- _Assignment_
Repeat the entries beneath in their entirety, precisely as given.

- _Stored entries_
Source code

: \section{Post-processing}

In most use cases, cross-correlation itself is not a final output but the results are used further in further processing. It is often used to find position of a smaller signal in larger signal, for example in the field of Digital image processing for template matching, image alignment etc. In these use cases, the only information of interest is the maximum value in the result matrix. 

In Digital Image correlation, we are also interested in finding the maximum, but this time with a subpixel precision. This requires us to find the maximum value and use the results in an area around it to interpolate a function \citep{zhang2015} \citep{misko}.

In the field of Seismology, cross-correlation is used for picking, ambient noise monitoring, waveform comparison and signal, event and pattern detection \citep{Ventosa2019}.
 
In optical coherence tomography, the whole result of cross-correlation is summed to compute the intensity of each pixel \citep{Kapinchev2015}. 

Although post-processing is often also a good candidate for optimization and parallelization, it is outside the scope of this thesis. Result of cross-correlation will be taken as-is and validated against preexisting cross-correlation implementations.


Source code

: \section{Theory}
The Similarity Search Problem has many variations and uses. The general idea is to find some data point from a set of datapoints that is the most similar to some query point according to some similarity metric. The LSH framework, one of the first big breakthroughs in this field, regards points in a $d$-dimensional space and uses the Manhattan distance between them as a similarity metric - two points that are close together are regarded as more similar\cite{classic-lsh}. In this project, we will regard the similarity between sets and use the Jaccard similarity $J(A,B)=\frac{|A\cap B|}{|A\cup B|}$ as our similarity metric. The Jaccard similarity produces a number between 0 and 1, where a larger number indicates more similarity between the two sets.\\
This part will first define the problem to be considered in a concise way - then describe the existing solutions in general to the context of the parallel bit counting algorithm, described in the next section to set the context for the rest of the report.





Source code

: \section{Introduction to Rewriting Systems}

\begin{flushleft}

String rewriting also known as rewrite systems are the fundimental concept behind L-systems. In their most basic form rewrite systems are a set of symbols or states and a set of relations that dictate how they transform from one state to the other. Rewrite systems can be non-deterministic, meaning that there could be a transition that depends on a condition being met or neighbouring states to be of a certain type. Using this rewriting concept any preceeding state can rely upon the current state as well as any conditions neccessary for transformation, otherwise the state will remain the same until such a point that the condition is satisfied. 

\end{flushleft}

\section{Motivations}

- _Exercise answer_
Source code

: \section{Post-processing}

In most use cases, cross-correlation itself is not a final output but the results are used further in further processing. It is often used to find position of a smaller signal in larger signal, for example in the field of Digital image processing for template matching, image alignment etc. In these use cases, the only information of interest is the maximum value in the result matrix. 

In Digital Image correlation, we are also interested in finding the maximum, but this time with a subpixel precision. This requires us to find the maximum value and use the results in an area around it to interpolate a function \citep{zhang2015} \citep{misko}.

In the field of Seismology, cross-correlation is used for picking, ambient noise monitoring, waveform comparison and signal, event and pattern detection \citep{Ventosa2019}.
 
In optical coherence tomography, the whole result of cross-correlation is summed to compute the intensity of each pixel \citep{Kapinchev2015}. 

Although post-processing is often also a good candidate for optimization and parallelization, it is outside the scope of this thesis. Result of cross-correlation will be taken as-is and validated against preexisting cross-correlation implementations.


Source code

: \section{Theory}
The Similarity Search Problem has many variations and uses. The general idea is to find some data point from a set of datapoints that is the most similar to some query point according to some similarity metric. The LSH framework, one of the first big breakthroughs in this field, regards points in a $d$-dimensional space and uses the Manhattan distance between them as a similarity metric - two points that are close together are regarded as more similar\cite{classic-lsh}. In this project, we will regard the similarity between sets and use the Jaccard similarity $J(A,B)=\frac{|A\cap B|}{|A\cup B|}$ as our similarity metric. The Jaccard similarity produces a number between 0 and 1, where a larger number indicates more similarity between the two sets.\\
This part will first define the problem to be considered in a concise way - then describe the existing solutions in general to the context of the parallel bit counting algorithm, described in the next section to set the context for the rest of the report.





Source code

: \section{Introduction to Rewriting Systems}

\begin{flushleft}

String rewriting also known as rewrite systems are the fundimental concept behind L-systems. In their most basic form rewrite systems are a set of symbols or states and a set of relations that dictate how they transform from one state to the other. Rewrite systems can be non-deterministic, meaning that there could be a transition that depends on a condition being met or neighbouring states to be of a certain type. Using this rewriting concept any preceeding state can rely upon the current state as well as any conditions neccessary for transformation, otherwise the state will remain the same until such a point that the condition is satisfied. 

\end{flushleft}

\section{Motivations}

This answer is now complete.